Stored dataset items ::
** Start **

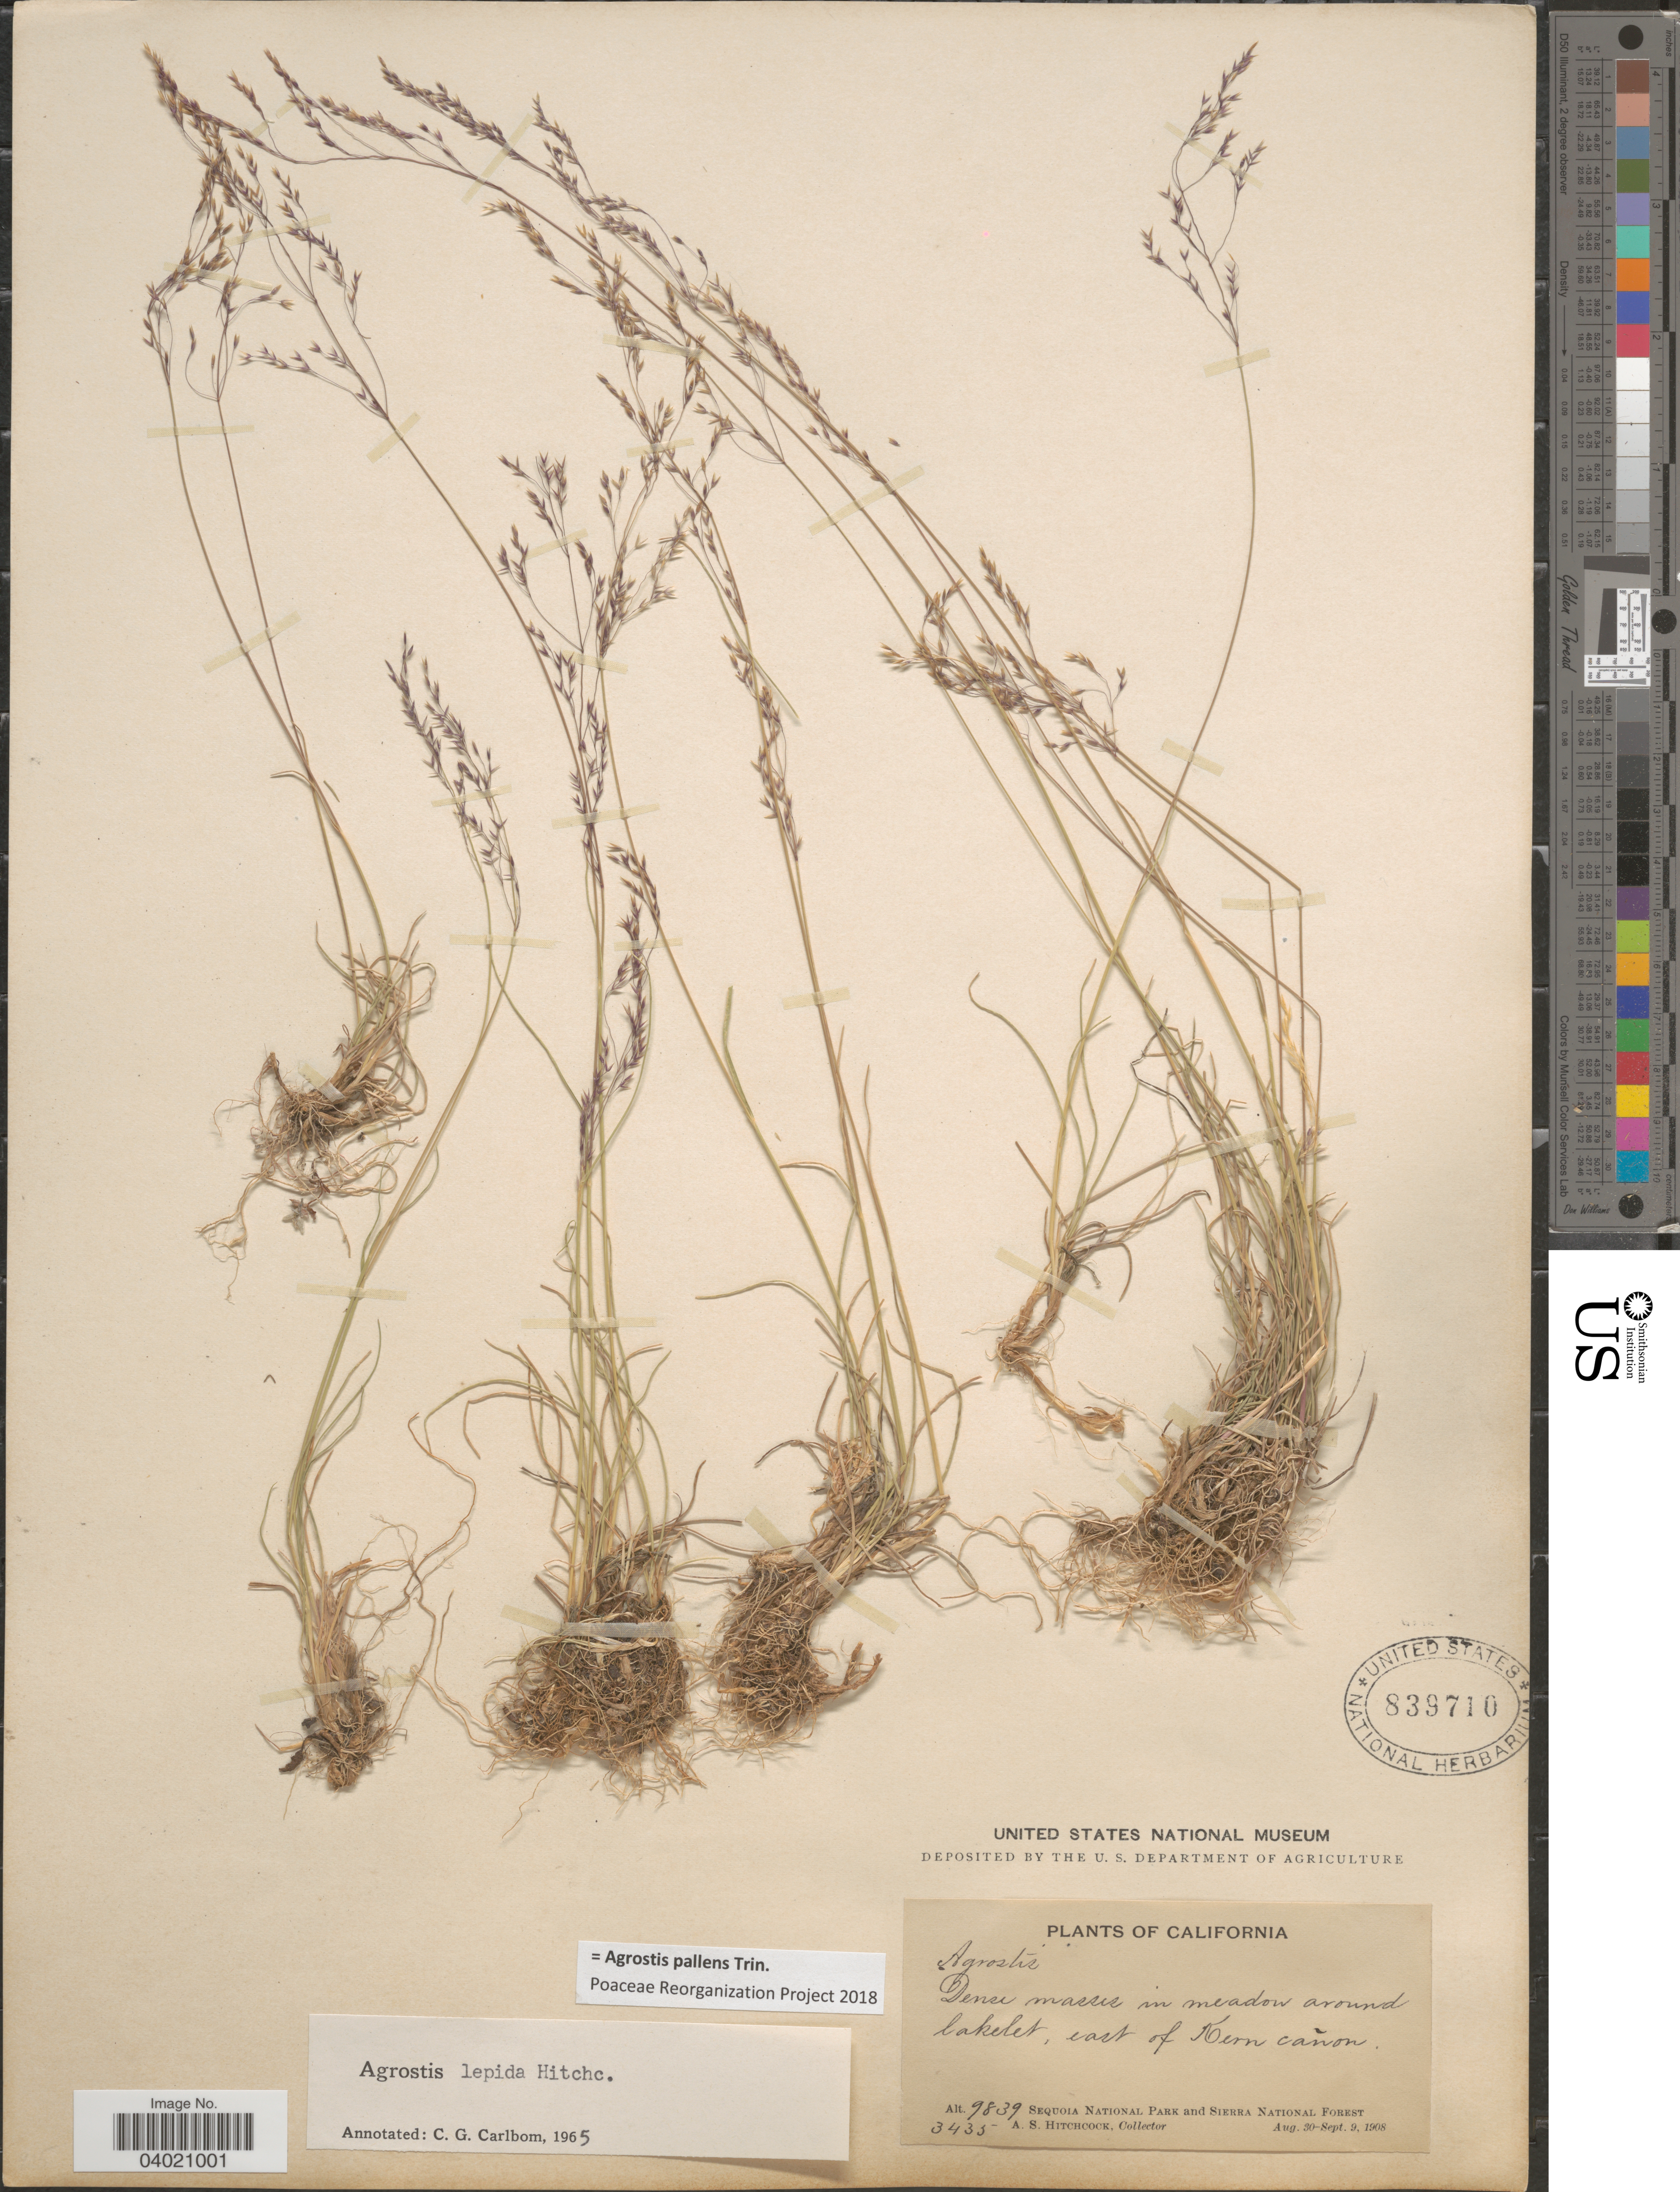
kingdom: Plantae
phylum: Tracheophyta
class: Liliopsida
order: Poales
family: Poaceae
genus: Agrostis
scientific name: Agrostis pallens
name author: Trin.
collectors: A. S. Hitchcock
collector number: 3435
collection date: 1908-08-30/1908-09-09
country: United States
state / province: California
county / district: Kern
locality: Dense masses in meadow around lakelet, east of Kern Cañon. Sequoia National Park and Sierra National Forest.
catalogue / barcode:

** End **

GOAL :: Present every line of the items above as a numbered list, skipping any blank lines and leaving out the pictures.

SOLUTION TO THE PROBLEM ::
1. kingdom: Plantae
2. phylum: Tracheophyta
3. class: Liliopsida
4. order: Poales
5. family: Poaceae
6. genus: Agrostis
7. scientific name: Agrostis pallens
8. name author: Trin.
9. collectors: A. S. Hitchcock
10. collector number: 3435
11. collection date: 1908-08-30/1908-09-09
12. country: United States
13. state / province: California
14. county / district: Kern
15. locality: Dense masses in meadow around lakelet, east of Kern Cañon. Sequoia National Park and Sierra National Forest.
16. catalogue / barcode:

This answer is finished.